Some people with disabilities should consider becoming journalists, commentators or anchors on TV. Several routes exist for this.

Mainstream media journalist/TV anchor

You can get hired by a media company and work for them. This may be easier said than done as it's possible you can face discrimination.

Doing freelance journalism for the company first might be a good way to introduce them to your work.

You could also pitch independent outlets instead of mainstream media outlets.

Many outlets (especially mainstream media outlets) would require a journalism degree. This could be a possible barrier for those on lower incomes.

Independent journalists

Independent journalists generally release stories on their website and/or YouTube channel.

You don't need a journalism degree though getting one may be useful.

You should follow journalistic ethics otherwise people may sue you or you may ruin your reputation.

Mainstream media journalists typically get more access to people and events than independent journalists. For example companies would invite journalists to press events. It's possible you'll get invites to such events but you may have to get on the right lists and/or have the right contacts etc.

Freelance journalist

This approach requires you to pitch ideas to companies and if they accept your stories they'll pay you. It's possible companies will assign you stories but most of the time you'll have to come up with stories yourself.

Interviewing people

As the owner of many websites I have interviewed DJs, former politicians and TV stars.

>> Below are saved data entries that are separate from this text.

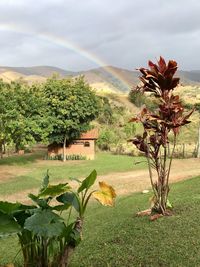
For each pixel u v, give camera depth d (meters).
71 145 41.50
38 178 28.11
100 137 51.19
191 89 115.69
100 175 29.31
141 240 8.03
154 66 9.49
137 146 10.06
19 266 7.86
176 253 7.22
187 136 59.81
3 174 30.06
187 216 9.27
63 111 37.94
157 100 10.24
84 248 8.30
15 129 32.78
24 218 6.16
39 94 37.12
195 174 25.16
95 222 11.45
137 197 15.63
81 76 41.41
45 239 6.30
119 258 7.36
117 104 97.50
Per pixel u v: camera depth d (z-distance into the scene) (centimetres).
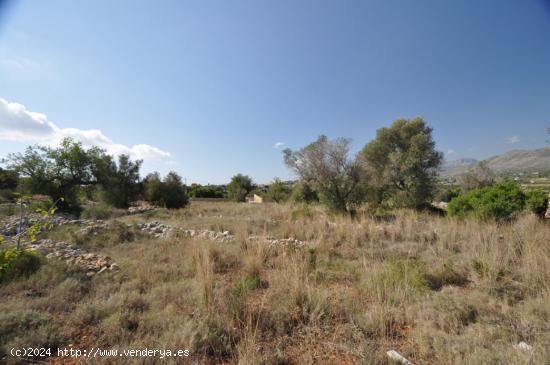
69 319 297
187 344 246
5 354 233
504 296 339
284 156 1598
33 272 425
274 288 380
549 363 211
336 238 739
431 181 1831
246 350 241
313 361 240
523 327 271
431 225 841
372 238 702
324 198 1544
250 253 543
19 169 1603
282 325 291
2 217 1114
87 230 797
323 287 388
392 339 270
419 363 236
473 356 223
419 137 1812
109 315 308
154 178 2269
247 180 3984
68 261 491
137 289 385
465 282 421
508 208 858
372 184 1569
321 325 295
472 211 949
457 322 286
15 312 282
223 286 400
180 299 348
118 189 2062
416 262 452
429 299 345
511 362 214
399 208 1659
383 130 2014
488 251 516
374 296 356
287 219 1115
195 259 502
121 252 628
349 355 248
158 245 680
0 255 426
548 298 321
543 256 434
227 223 1035
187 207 2134
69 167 1764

It's generally easier to ask people with lower profiles for interviews; they will be more likely to accept your interview request. You can usually contact such people directly.

If you Email/message many big name celebrities or their agents they will most likely ignore you unless you're part of a major company.

You should be a bit careful on the questions that you ask. It's possible the interviewee may find your questions offensive even if you did not intend this. This won't happen often but this is something that you have to be mindful of.

From experience some of the people you interview will promote your piece about them on social media.

Costs of doing independent journalism and/or independent commentary

Sometimes you may need to travel so the costs could include flights and accommodation for whoever is going.

If you're going to have a website this costs $50-$200 per year.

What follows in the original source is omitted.